I know what this pointed to. I was depressed. Not down in the dumps for a bit. But depressed. Heck, I still am. But now I know I am. And I’m sure I know why. It’s not easy to say, but my past relationship led to this. I don’t like pointing blame. It’s not what I do. But the abuse simply haunts me even now. I can’t ignore the impact it’s made. Doing that would be unwise. It’s a reality, however unpleasant.

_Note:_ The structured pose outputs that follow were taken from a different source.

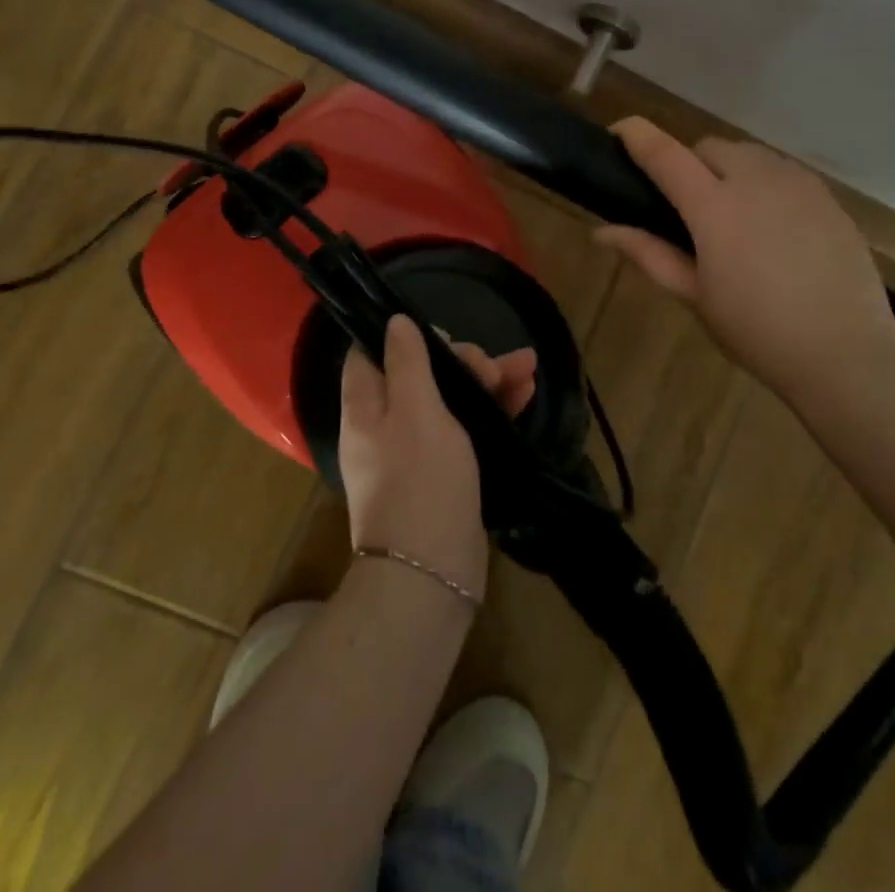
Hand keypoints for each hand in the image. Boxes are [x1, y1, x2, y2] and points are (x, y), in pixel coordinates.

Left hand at [338, 316, 536, 605]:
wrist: (432, 573)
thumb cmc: (419, 480)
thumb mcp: (414, 410)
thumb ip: (407, 362)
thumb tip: (393, 322)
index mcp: (366, 406)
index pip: (371, 353)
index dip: (404, 335)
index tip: (440, 332)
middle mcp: (386, 424)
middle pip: (421, 374)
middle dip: (461, 361)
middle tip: (491, 367)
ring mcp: (416, 451)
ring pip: (451, 400)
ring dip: (487, 381)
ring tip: (529, 367)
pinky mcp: (445, 473)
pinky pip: (467, 428)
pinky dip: (492, 409)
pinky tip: (526, 394)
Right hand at [596, 117, 894, 403]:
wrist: (845, 354)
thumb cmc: (757, 331)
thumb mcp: (695, 296)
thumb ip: (648, 254)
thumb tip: (601, 232)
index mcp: (714, 208)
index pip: (665, 154)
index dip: (637, 135)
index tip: (619, 130)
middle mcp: (756, 180)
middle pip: (709, 147)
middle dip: (690, 164)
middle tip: (688, 208)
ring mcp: (797, 184)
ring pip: (750, 154)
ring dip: (728, 169)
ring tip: (733, 215)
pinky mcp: (827, 196)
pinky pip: (784, 171)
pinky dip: (765, 183)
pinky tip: (773, 225)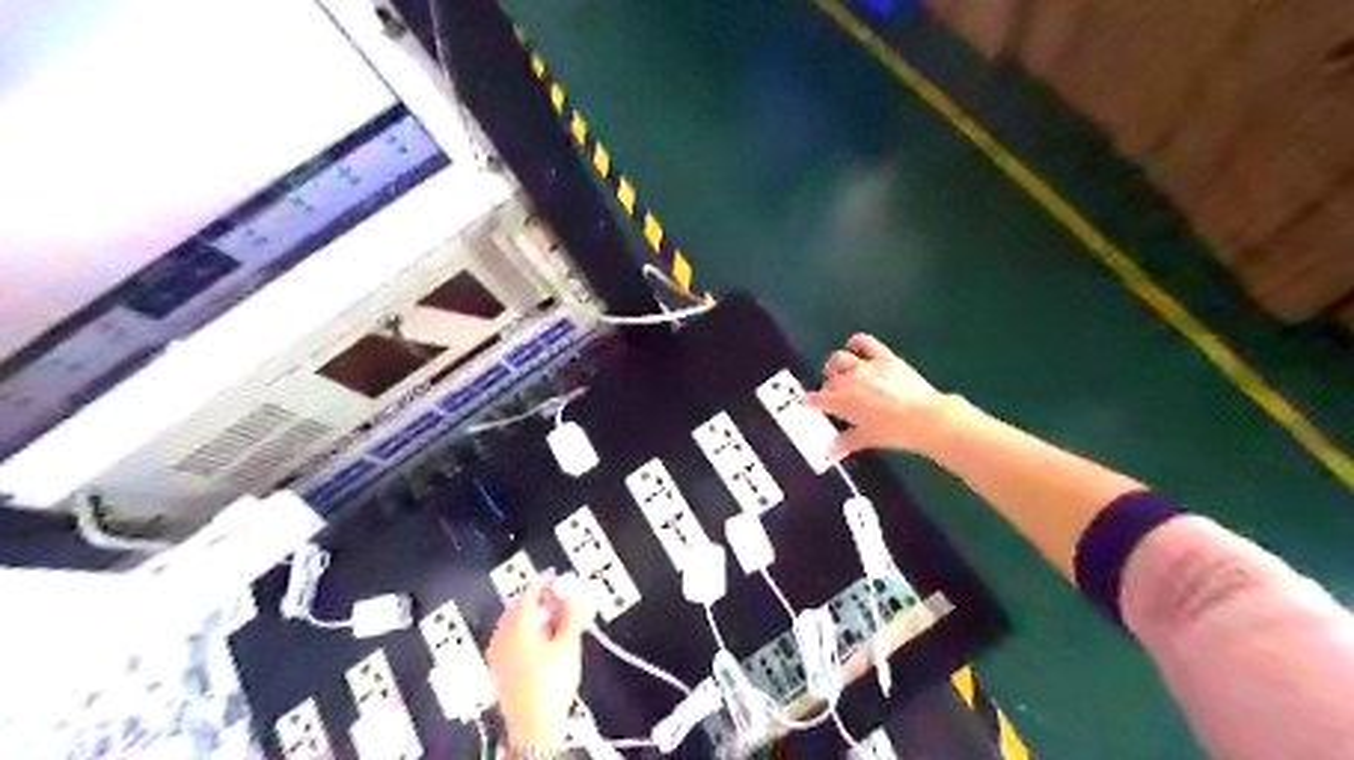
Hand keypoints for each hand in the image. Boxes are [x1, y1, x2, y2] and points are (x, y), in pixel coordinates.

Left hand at [486, 576, 593, 746]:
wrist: (534, 725)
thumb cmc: (550, 684)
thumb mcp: (568, 644)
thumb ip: (573, 614)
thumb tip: (577, 593)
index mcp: (516, 626)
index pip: (528, 594)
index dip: (542, 582)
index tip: (552, 575)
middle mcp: (502, 637)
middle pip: (517, 609)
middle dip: (537, 600)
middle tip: (554, 596)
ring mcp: (497, 656)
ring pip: (512, 625)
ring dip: (531, 617)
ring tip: (550, 617)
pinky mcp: (499, 671)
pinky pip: (509, 640)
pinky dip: (524, 633)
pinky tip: (537, 641)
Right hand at [807, 332, 944, 456]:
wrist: (924, 417)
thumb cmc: (893, 432)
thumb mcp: (867, 439)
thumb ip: (845, 442)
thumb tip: (830, 451)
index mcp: (841, 402)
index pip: (817, 399)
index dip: (809, 401)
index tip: (806, 403)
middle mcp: (848, 381)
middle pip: (829, 380)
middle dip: (827, 386)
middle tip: (832, 395)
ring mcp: (866, 366)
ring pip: (840, 359)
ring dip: (835, 365)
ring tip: (838, 371)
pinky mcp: (884, 357)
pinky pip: (866, 343)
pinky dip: (856, 342)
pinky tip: (854, 345)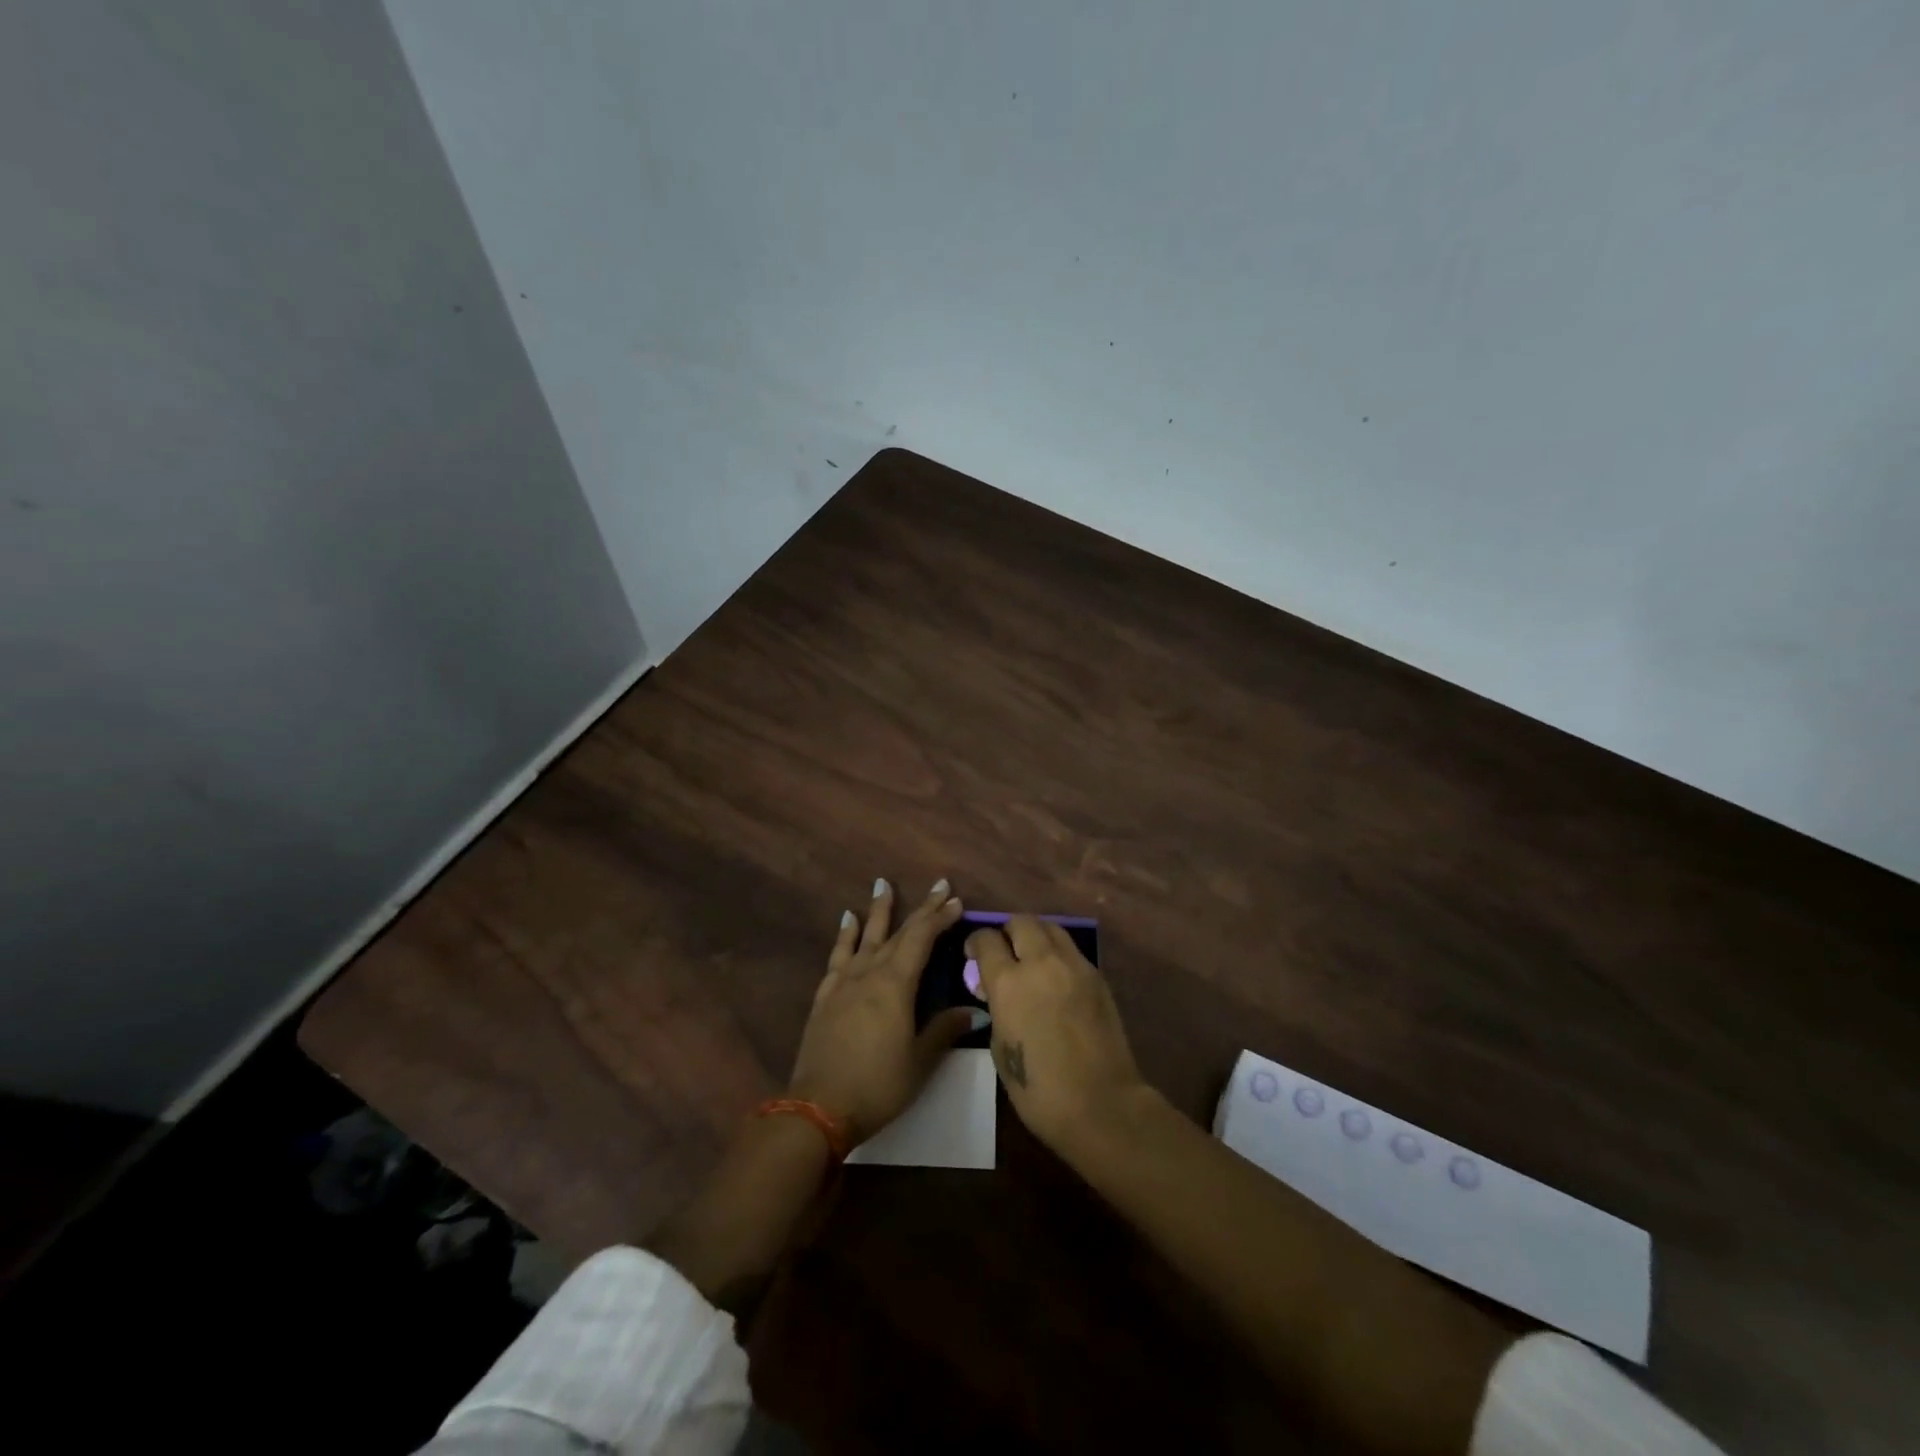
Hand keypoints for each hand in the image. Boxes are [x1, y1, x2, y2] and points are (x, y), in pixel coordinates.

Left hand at [788, 877, 975, 1145]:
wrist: (818, 1108)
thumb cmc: (878, 1084)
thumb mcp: (920, 1061)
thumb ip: (944, 1029)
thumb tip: (975, 1010)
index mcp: (895, 984)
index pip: (921, 939)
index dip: (940, 918)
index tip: (956, 900)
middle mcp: (869, 973)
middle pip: (898, 933)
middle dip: (921, 909)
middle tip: (938, 886)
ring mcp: (843, 983)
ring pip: (865, 936)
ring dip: (877, 910)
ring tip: (882, 884)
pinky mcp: (825, 996)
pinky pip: (838, 955)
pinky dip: (845, 935)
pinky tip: (848, 921)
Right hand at [967, 915, 1146, 1153]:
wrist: (1101, 1104)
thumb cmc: (1039, 1090)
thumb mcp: (1000, 1048)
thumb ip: (996, 1009)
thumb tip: (996, 993)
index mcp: (1009, 982)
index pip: (986, 940)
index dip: (975, 944)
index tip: (973, 956)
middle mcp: (1041, 962)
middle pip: (1020, 922)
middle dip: (1007, 932)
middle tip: (1004, 953)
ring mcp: (1074, 965)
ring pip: (1050, 927)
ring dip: (1035, 936)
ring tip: (1031, 959)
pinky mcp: (1097, 975)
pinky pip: (1071, 950)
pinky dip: (1057, 954)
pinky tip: (1055, 978)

It’s hard to wake up knowing what happened. To realize each day that it could happen to me again and I might not even notice it. I feel like my whole being was compromised because of that relationship. Weak when compared to the rest of the world. Who I am, what I do, how I act, how I think. I thought I was in the clear for life, that this was the person I wanted to be. But I was betrayed. Turned against myself, all because I was manipulated by her. I doubted myself. I still do. Was I wrong? Defective? She said I was. It’s hard to undo something like that in my mind, even after the break-up. I feel disconnected to the world now. A split-second apart from the universe. Out of phase, so to speak. The world is tangible but beyond my grasp. Bethany helped me along, to get me feeling like myself again. Immersing myself in the world of Doctor Who for a bit, being a big kid. But to lean on her would be wrong, especially when I my feelings shifted. Nikki has always been there, too. An anchor through turbulent storms. Allowing me to do whatever I want. Virtually care-free is I’d like to be. But to lean on anyone too long would be unhealthy. I need to rectify this on my own. I didn’t cause the damage. It’s not my fault. It’s not my fault. I am not defective. But I still have a broken soul to patch up. A soul that needs better protection for the coming future. A soul that will find its way back to the rest of the universe over time.

Blog, I’m not all right. Nor am I entirely bad. I will be better in the future. For now, I'm in a state of repair. A work in progress. I will be able to look at my reflection one day and not feel like a broken toy. But in the meantime, I will sit on the Island of Misfit Toys and I will tend to my wounds. Some will be easier to fix, others will leave scars. But I will work at it. I will mend them. I won’t hide them. The end product will feature a stronger version of myself. But I still need to work at it. Patchwork progress and patience. One step at a time.